Saddle of Wild Boar in the Walnut Crust with Celery Puree


Rating: 3.50 / 5.00 (2 Votes)


Total time: 45 min

Servings: 4.0 (servings)

Ingredients:







Sauce:










Walnut crust:






Celery puree:







Instructions:

For the sauce, brown the chopped bones and the meat trimmings in a roasting pan all around. Add the coarsely diced vegetables, the rosemary and thyme sprigs and the paradeis pulp. Again add a little bit of color form. Now simmer the stock for 120 minutes. Add a little water if necessary.
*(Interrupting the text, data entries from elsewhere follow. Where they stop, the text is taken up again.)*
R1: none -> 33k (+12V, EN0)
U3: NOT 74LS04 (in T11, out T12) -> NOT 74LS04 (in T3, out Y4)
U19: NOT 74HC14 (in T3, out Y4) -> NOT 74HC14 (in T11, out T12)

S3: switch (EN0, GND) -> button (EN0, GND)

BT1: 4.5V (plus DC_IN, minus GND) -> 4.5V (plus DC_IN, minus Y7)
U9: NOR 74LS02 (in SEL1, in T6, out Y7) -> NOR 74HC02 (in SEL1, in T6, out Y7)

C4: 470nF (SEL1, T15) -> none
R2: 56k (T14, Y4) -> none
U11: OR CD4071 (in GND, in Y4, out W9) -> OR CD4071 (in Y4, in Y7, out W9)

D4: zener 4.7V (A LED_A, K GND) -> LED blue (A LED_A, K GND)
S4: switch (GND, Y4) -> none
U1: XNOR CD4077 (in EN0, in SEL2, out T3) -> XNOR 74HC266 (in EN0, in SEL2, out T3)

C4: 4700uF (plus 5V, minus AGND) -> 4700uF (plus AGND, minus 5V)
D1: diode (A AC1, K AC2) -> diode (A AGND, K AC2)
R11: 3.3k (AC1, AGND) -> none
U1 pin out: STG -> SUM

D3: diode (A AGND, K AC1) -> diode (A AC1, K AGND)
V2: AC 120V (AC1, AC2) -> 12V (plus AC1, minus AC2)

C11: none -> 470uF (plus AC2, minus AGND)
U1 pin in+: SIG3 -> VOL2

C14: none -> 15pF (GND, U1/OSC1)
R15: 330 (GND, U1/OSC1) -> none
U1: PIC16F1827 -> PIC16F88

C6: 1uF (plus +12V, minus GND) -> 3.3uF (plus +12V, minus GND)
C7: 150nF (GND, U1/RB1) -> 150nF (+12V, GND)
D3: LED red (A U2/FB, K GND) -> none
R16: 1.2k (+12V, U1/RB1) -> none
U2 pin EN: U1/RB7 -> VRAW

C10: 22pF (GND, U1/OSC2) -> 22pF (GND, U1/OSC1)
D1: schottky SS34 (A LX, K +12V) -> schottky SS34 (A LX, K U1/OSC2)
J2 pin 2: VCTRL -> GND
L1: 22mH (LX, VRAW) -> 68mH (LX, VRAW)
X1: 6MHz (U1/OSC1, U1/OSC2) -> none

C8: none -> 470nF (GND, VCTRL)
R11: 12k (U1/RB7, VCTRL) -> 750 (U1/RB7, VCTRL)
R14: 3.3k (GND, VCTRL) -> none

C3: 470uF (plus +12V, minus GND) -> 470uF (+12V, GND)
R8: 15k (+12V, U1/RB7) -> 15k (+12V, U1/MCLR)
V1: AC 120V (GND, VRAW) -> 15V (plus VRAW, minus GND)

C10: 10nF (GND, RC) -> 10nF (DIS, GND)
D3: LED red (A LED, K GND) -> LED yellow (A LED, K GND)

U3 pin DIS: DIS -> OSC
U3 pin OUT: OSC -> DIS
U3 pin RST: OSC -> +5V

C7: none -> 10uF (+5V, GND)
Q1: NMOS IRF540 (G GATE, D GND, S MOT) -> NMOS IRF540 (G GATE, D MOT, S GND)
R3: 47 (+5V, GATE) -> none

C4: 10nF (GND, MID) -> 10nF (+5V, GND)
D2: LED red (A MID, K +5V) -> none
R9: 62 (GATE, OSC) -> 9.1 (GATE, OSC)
Pass the stock through a sieve, degrease it and boil it down to 0.2l. Stir the slightly simmering sauce with cold butter. At the end add the cranberries. Season the sauce with a little salt and freshly ground pepper. Season the saddle of wild boar with salt and pepper and brown it in hot fat with the rosemary sprig.

The meat now for 10 minutes at 180 degrees in the stove form. Then reduce the heat to 80 degrees and cook the meat for at least 15 minutes.

For the walnut crust, mix all ingredients and season with salt and pepper. If the farce becomes too firm, add a little butter. Brush the walnut mixture thinly on the wild boar fillet and bake for 2 min under a broiler until golden brown.

Remove the skin from the celery bulb and dice it. Soften in enough salted water. Drain. Whisk finely with a blender. Add the cold butter and warm whipping cream. Whisk again, perhaps passing through a hair sieve. Season with salt.

Our tip: Use sweet red wine for a sweet note and rather dry wine for a more intense taste.